The way fruit flies identify similarities between odors offers a new approach for search algorithms.
Every day, websites you visit and smartphone apps that you use are crunching huge sets of data to find things that resemble each other: products that are similar to your past purchases; songs that are similar to tunes you’ve liked; faces that are similar to people you’ve identified in photos. All these tasks are known as similarity searches, and the ability to perform these massive matching games well—and fast—has been an ongoing challenge for computer scientists.
Now, Salk and University of California San Diego scientists have discovered that the fruit fly brain has an elegant and efficient method of performing similarity searches. For flies, it helps them identify odors that are most similar to those they’ve encountered before, so they know how to behave in response to the odor, such as to approach or avoid it.
“This is a problem that pretty much every technology company with any kind of information retrieval system has to solve, so it’s been something that computer scientists have studied for years,” says Saket Navlakha, assistant professor in Salk’s Integrative Biology Laboratory. “Now, we have this new approach to similarity searches thanks to the fly.”
The way most computerized data systems categorize items―from songs to images―to optimize similarity searches is by reducing the amount of information associated with each item. These systems assign short “hashes” to each item so that similar items are more likely to be assigned the same or a similar hash compared to two very different items. (Hashes are a kind of digital shorthand, the way a bitly is a shorter version of a URL.) Assigning hashes in this way is called “locality-sensitive hashing” to computer scientists.
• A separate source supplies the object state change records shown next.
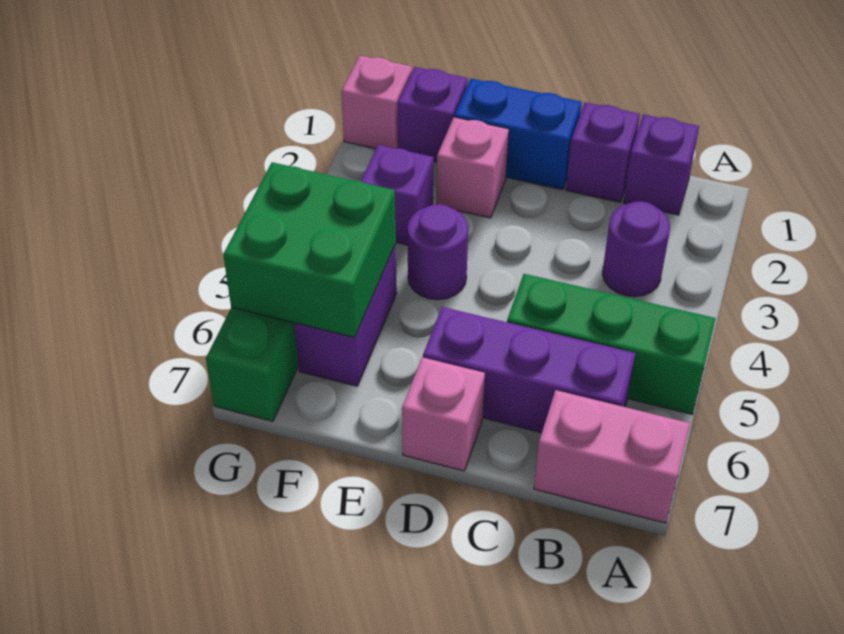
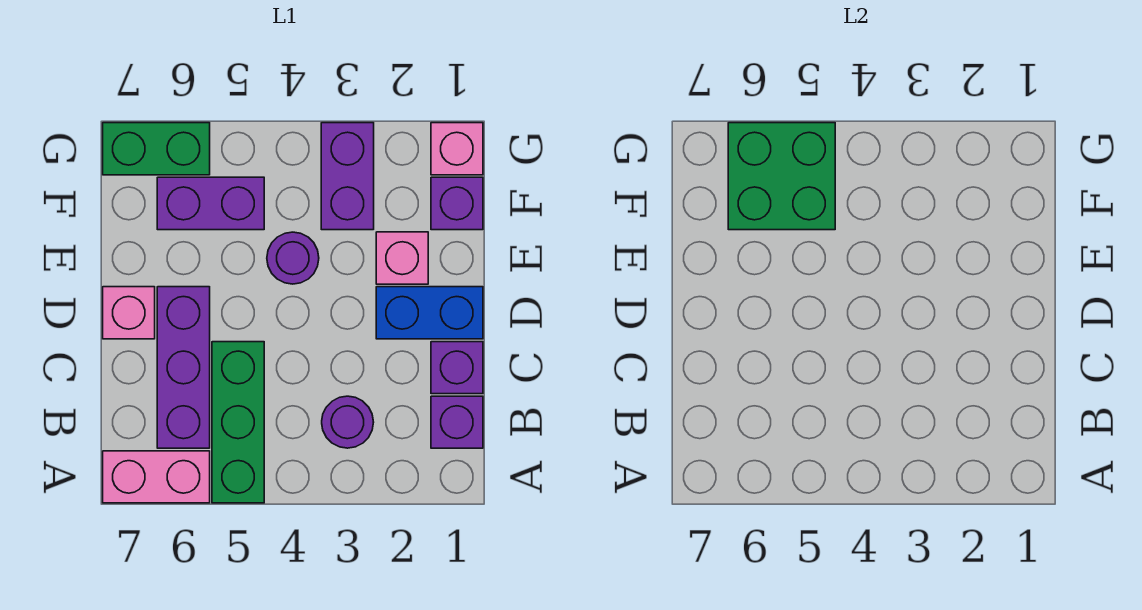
pink brick A7:B7 level 1 -> pink brick A6:A7 level 1
blue brick D1:E1 level 1 -> blue brick D1:D2 level 1
purple brick F3 level 1 -> purple brick F3:G3 level 1

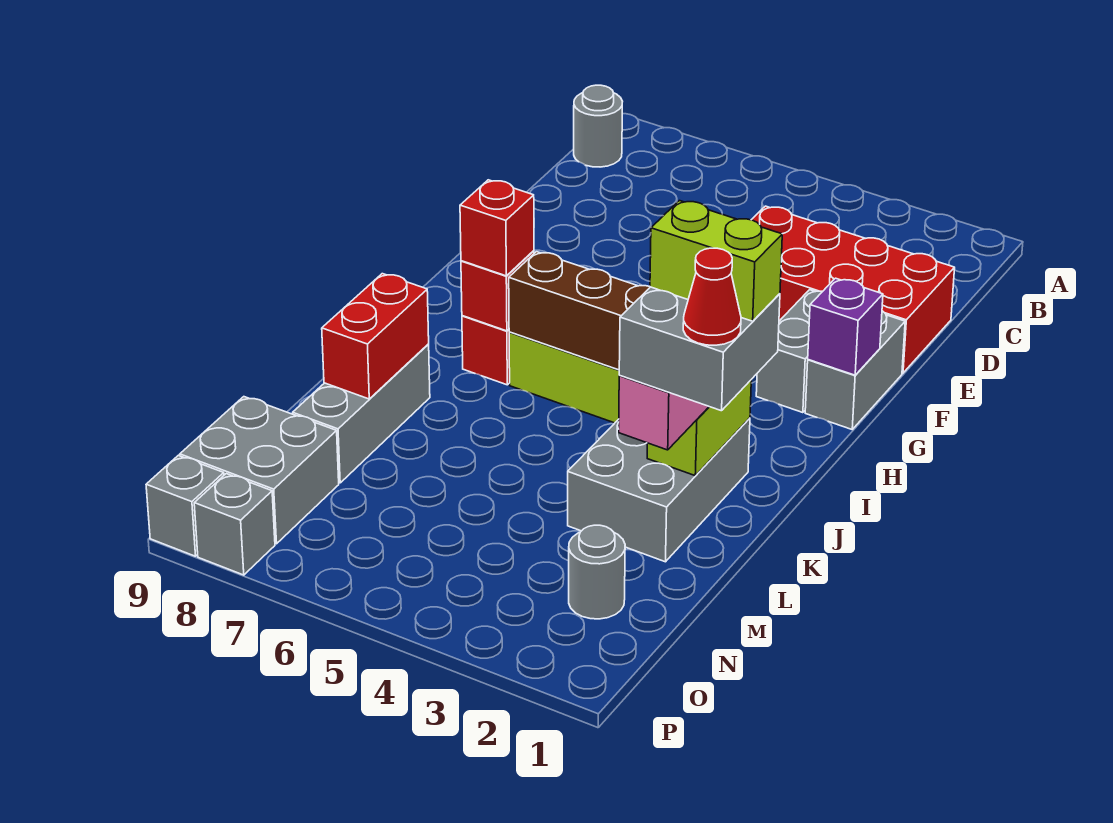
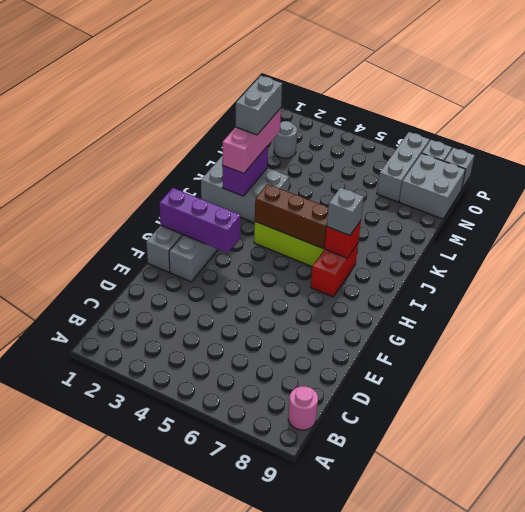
grey round brick B9 level 1 -> pink round brick B9 level 1
red brick D1:E4 level 1 -> none
purple brick G1 level 2 -> purple brick G1:G3 level 2
red brick I7 level 3 -> grey brick I7 level 3
grey brick J2:L3 level 1 -> grey brick J1:K3 level 1
lime brick J2:K2 level 2 -> purple brick J2:K2 level 2
grey brick K1:L2 level 4 -> grey brick K2:L2 level 4
lime brick K1:K2 level 5 -> none
grey brick K8:M8 level 1 -> grey brick N7:P7 level 1
red brick K8:L8 level 2 -> none
red cone L1 level 5 -> none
When searching for similar items, a program looks through the hashes, rather than the original items, to find similarities quickly.
Navlakha was chatting with colleague Charles Stevens, a professor in Salk’s Molecular Neurobiology Laboratory and a coauthor of the new work, who had studied fly olfaction, when the former realized that flies—and all animals—are constantly faced with similarity searches as well. So he started combing the literature on the brain circuitry behind fly olfaction to work out just how flies identify similar smells.
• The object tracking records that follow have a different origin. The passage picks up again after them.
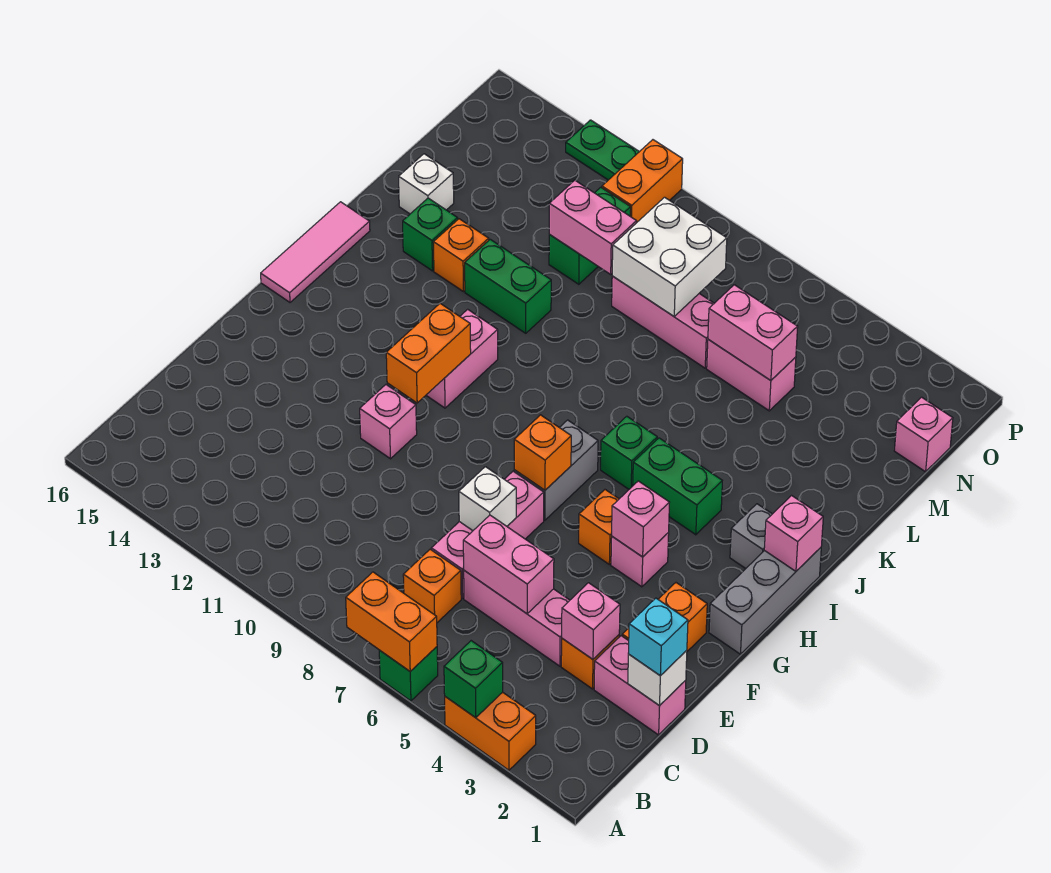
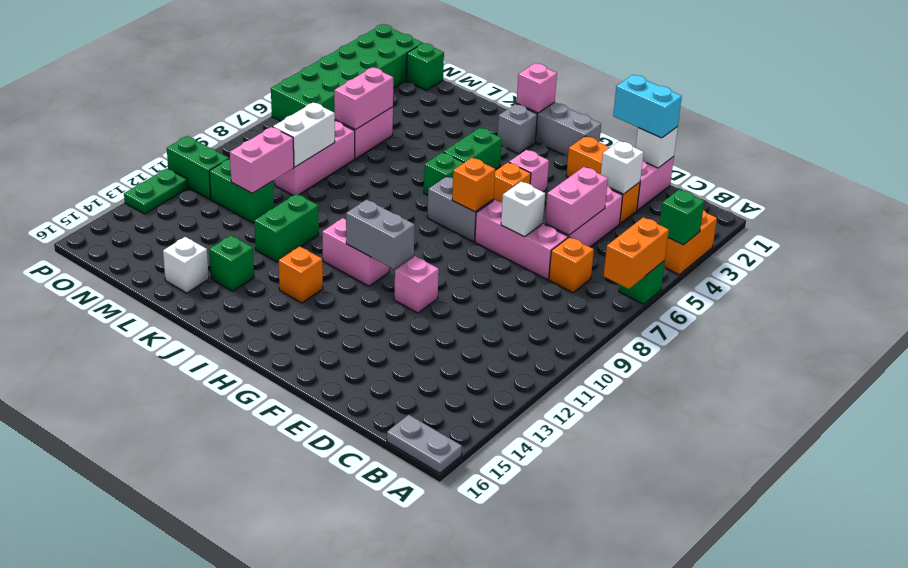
none -> grey plate A16:B16 level 1
cyan brick D1 level 3 -> cyan brick D1:E1 level 3
pink brick D3 level 2 -> white brick D3 level 2
pink brick G4 level 2 -> none
orange brick G11:H11 level 2 -> grey brick G11:H11 level 2
pink tile H16:J16 level 1 -> none
orange brick K13 level 1 -> orange brick I13 level 1
white brick M8:N9 level 2 -> white brick M8:M9 level 2
pink brick N1 level 1 -> green brick N1 level 1
none -> green brick O1:P6 level 1
orange brick O11:P11 level 1 -> green brick O11:P11 level 1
“In the natural world, you’re not going to encounter exactly the same odor every time; there’s going to be some noise and fluctuation,” Navlakha explains. “But if you smell something that you’ve previously associated with a behavior, you need to be able to identify that similarity and recall that behavior.” So if a fruit fly knows that the smell of a rotting banana means mealtime, it needs to respond the same way when it encounters a very similar smell, even if it never experienced that exact smell before.
Navlakha and his collaborators’ review of the literature revealed that when fruit flies first sense an odor, 50 neurons fire in a combination that’s unique to that smell. But rather than hashing that information by reducing the number of hashes associated with the odor, as computer programs would, flies do the opposite—they expand the dimension. The 50 initial neurons lead to 2,000 neurons, spreading out the input so that each smell has an even more distinct fingerprint among those 2,000 neurons. The brain then stores only the 5 percent of those 2,000 neurons with the top activity as the “hash” for that odor. The whole paradigm helps the brain notice similarities better than it would compared to reducing the dimension, Navlakha says.
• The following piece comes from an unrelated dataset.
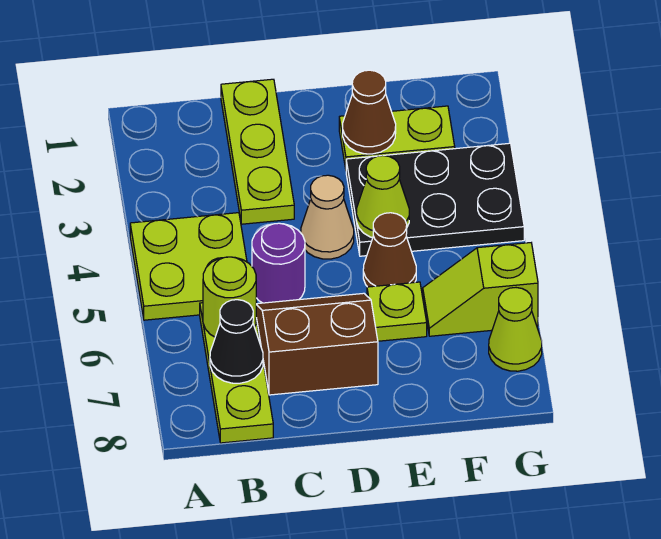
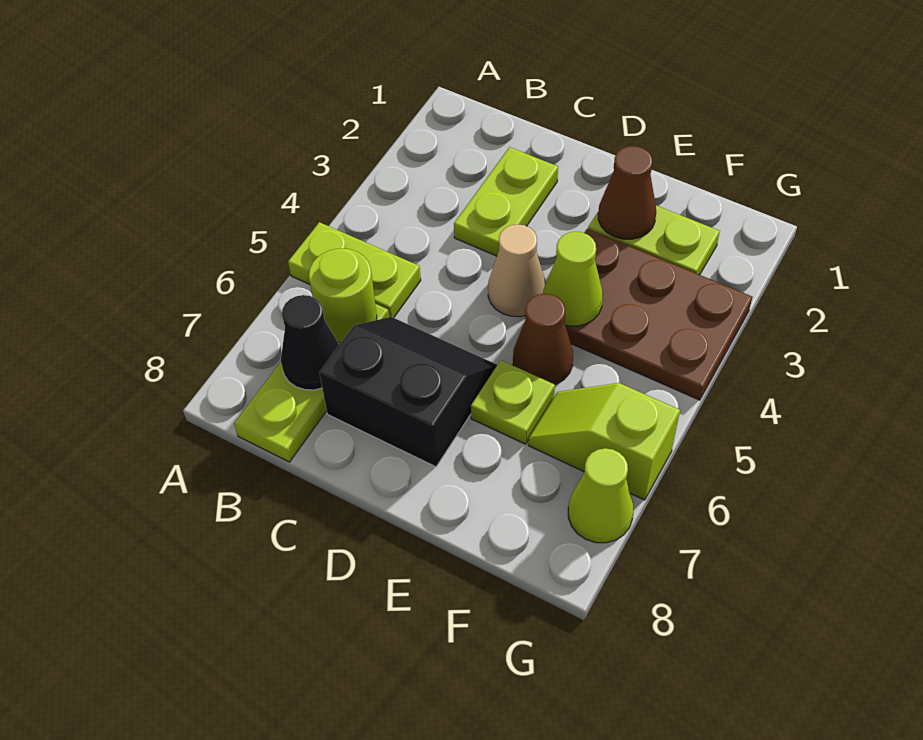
lime plate A4:B5 level 1 -> lime plate A5:B5 level 1
lime plate C1:C3 level 1 -> lime plate C2:C3 level 1
purple round brick C5 level 1 -> none
brown slope C6:D7 level 1 top 7 -> black slope C6:D7 level 1 top 7
black plate E3:G4 level 1 -> brown plate E3:G4 level 1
“Say you have a bunch of people clustered by their relationships, and they’re bunched into a crowded room,” he explains. “Then take the same people and relationships, but have them spread out on a football field. It will be much easier to see the structure of relationships and draw boundaries between groups in the expanded space relative to the crowded space.”
While Navlakha and his collaborators did not reveal the actual mechanism by which flies are storing odor information—that was already available in the literature—they are the first to analyze how this process maximizes speed and efficiency for similarity searches. When they applied the process to three standard datasets computer scientists use to test search algorithms, they found that the fly approach improved performance. This approach, they think, may inform computer programs someday.
“Pieces of this approach had been used in the past by computer scientists, but evolution put it together in a very unique way,” says Navlakha.
Navlakha’s collaborators say that the study is among the first to make such concrete parallels between neural circuits in the brain and information processing algorithms used in computer science.
“For the past 20 years I’ve been interested in random projections [a core component of locality-sensitive hashing for similarity search] as they apply to algorithms running on computers,” says Sanjoy Dasgupta, a professor of computer science and engineering at the UC San Diego Jacobs School of Engineering. “It never occurred to me that similar operations may be at work in nature.”
“A dream shared by neurobiologists and computer scientists is to understand how the brain computes well enough that we can adapt its methods to improve machine computation,” adds Stevens. “Our paper provides a proof of principle that this dream may become reality.”